Dışişleri Bakanı Özdil Nami’yi, ortak açıklama konusunda, “görüş birliği görüntüsü yaratmaya çalışmakla” eleştiren Rum basını, “Türkiye Dışişleri Bakanı Ahmet Davutoğlu’nun takdiğini izliyor” iddiasında bulundu.
Rum basın haberlerinde, Özdil Nami’nin, Davutoğlu’dan “bayrağı aldığı ve kamuoyuna ortak açıklamaya ilişkin bir anlaşmanın çok yakınında bulundukları izlenimi verdiği öne sürüldü.
“Nami Davutoğlu’nun taktiğini izliyor ve yanlış yönlendiriyor” iddiasında bulunan Fileleftheros, Güney Lefkoşa’da görev yapan yabancı ülkelerin büyükelçilerinin de aynı yönde hareket ettiğini belirtti.
Rum hükümetinin ise bu iyimser tabloyla hem fikir olmadığını kaydeden gazete, Rum hükümetinin, Türk tarafının yalnızca sözlü değil, yazılı olarak da ortaya koyduğu görüşlerine gönderme yaptığını yazdı.

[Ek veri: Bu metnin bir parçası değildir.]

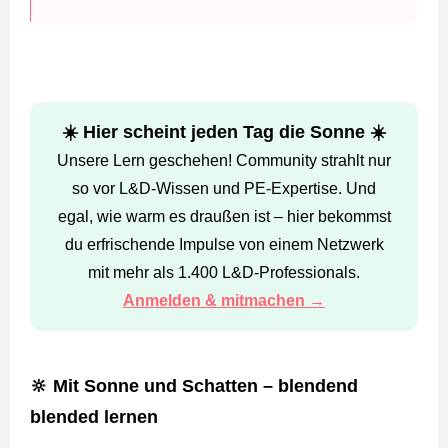
☀️ Hier scheint jeden Tag die Sonne ☀️
Unsere Lern geschehen! Community strahlt nur
so vor L&D-Wissen und PE-Expertise. Und
egal, wie warm es draußen ist – hier bekommst
du erfrischende Impulse von einem Netzwerk
mit mehr als 1.400 L&D-Professionals.
Anmelden & mitmachen →
🔆 Mit Sonne und Schatten – blendend
blended lernen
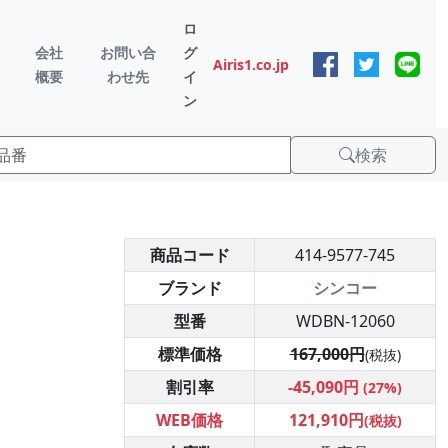
ロ
会社
お問い合
グ
Airis1.co.jp
概要
わせ先
イ
ン
検索
商品コード
414-9577-745
ブランド
シンコー
型番
WDBN-12060
標準価格
167,000円
(税抜)
割引率
-45,090円
(27%)
WEB価格
121,910円
(税抜)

“En azından bu dönem için ve Türkiye’deki Betmatik durum dengesiz olmaya devam ettiği sürece, herhangi bir kişinin iyimser olmasının zor olduğu” yorumunu yapan gazete, Davutoğlu, Nami ve bir grup batılı diplomatın, farklı bir yaklaşıma sahip olduklarını ve Türkiye’deki gelişmelerden etkilenmediklerini aktardı.
Nami’nin açıklamaları
Haberde, Nami’nin, İstanbul Kültür Üniversitesi Küresel Siyasal Eğilimler Merkezi (GPoT) tarafından düzenlenen “Kıbrıs Görüşmeleri Yuvarlak Masa Toplantısı”nda yaptığı konuşmaya da yer veren gazete, Nami’nin, “tarafların ortak metinde anlaşmaya çok yakın olduklarını ve sadece iki noktada pürüz kaldığı” yönündeki sözlerini aktardı.
“Doğrudan müzakereleri başlatacak ortak açıklama metninin bu ayın sonuna kadar çıkmasının mümkün olduğuna inandığını” ifade eden Nami, ortak açıklamanın içeriğiyle ilgili görüş birliklerinden bilgiler verdi.
“Görüşmelerin bazı noktalarda kelimelere takıldığını” ifade eden Nami, “Dışişleri Bakanı Davutoğlu'nun adaya ziyaretinin, bazı konuların aşılmasına yardımcı olduğunu” belirtti.
“Kapsamlı çözümle birlikte bazı toprak düzenlemeleri olacağını” söyleyen Nami, şunları kaydetti:
“Kuzeyde kalan eski mülkleri için takas, tazminat veya iade yoluyla gelir elde edecekler. Bunların ötesinde, Türkiye ile ticaret imkanına kavuşacaklar (Kıbrıslı Rumları kastediyor). Türkiye'nin deniz ve hava sahasını kullanma imkanına kavuşacaklar ve Türkiye'nin yatırım gücünden faydalanacaklar. Kıbrıs sorunu yarım asırdır BM'nin gündemindedir ve Mart 2014'de tam 50 yıl olacak. Birleşmiş Milletler’de (BM) ‘artık yeter’ duygusu hakimdir. Mart 2014 veya Nisan-Mayıs 2014'de bir referandum olması muhtemeldir.”